Women who choose to wear the formerly banned dreadlocks must do so in a similar manner to the braids, cornrows and twists hairstyles that the Army approved in late 2014 after a controversy earlier that year over disallowing some styles popular among black women.

Dreadlocks must appear consistent in size and shape and must be evenly spaced. Additionally, they cannot exceed one half-inch in diameter and they must “present a neat, professional, and well-groomed appearance,” Fanning wrote Tuesday in a memorandum.

Other changes that Fanning authorized to Army Regulation 270-1, which dictates appearance standards, included ordering commanders to allow appearance exemptions for religiously mandated beards, turbans and hijabs, and permitting soldiers to wear religious bracelets in uniform.

Fanning’s decision on dreadlocks reverses the ban on the hairstyle that was instituted in April 2014, in a sweeping appearance regulations reform that also prohibited braids, cornrow and twists.

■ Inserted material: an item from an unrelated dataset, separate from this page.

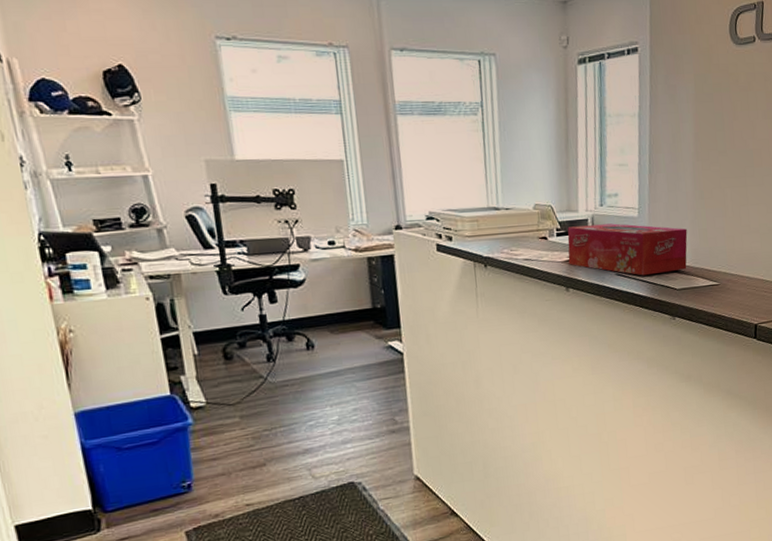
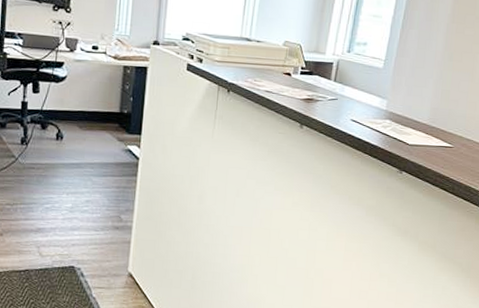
tissue box: present [567,223,688,276] -> none [307,67,430,127]

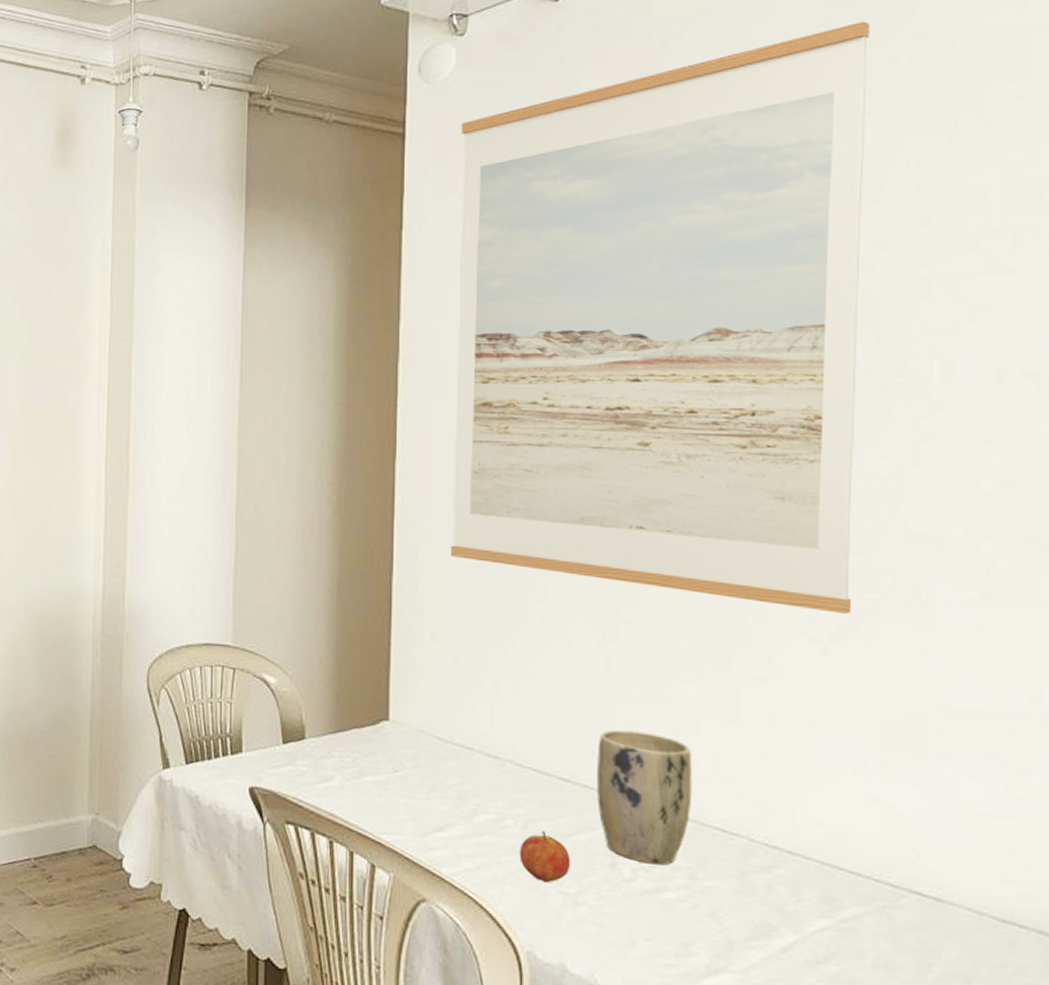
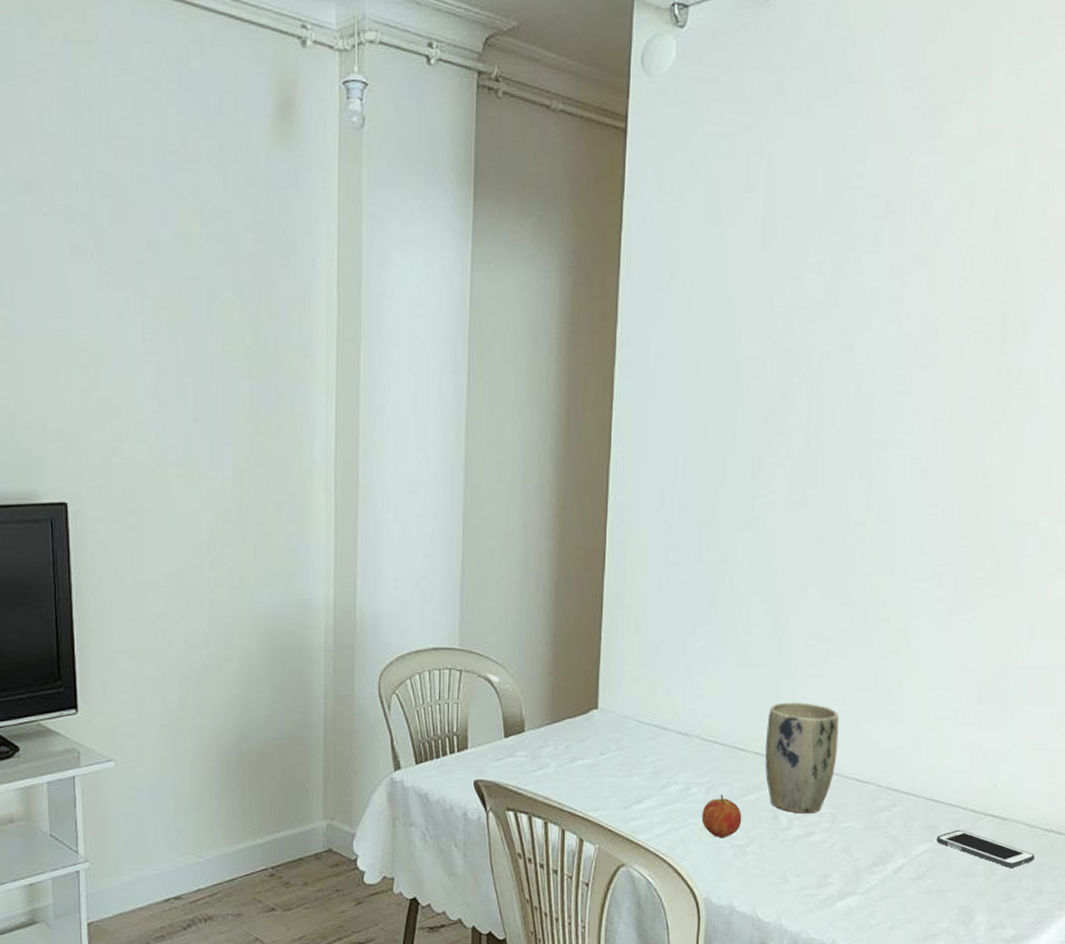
wall art: present [450,21,870,614] -> none [654,47,1020,591]
cell phone: none [840,906,990,966] -> present [936,829,1035,868]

That change sparked grumbling among troops and lawmakers who accused the Army of racial insensitivity for banning the popular hairstyles and using offensive language to describe them.

In a letter to then-Secretary of Defense Chuck Hagel in April 2014, the Congressional Black Caucus declared, “The use of words like ‘unkempt’ and ‘matted’ when referring to traditional hairstyles worn by women of color are offensive and biased.”

The Army determined such language was offensive and removed it from the regulation, after a review ordered by Hagel. In September, the Army approved female soldiers to wear braids, cornrows and twists but it maintained its ban on dreadlocks.

The appearance standard changes come in the final weeks of Fanning’s tenure as Army secretary. He is expected to leave that position before Jan. 20, when Donald Trump is sworn in as president.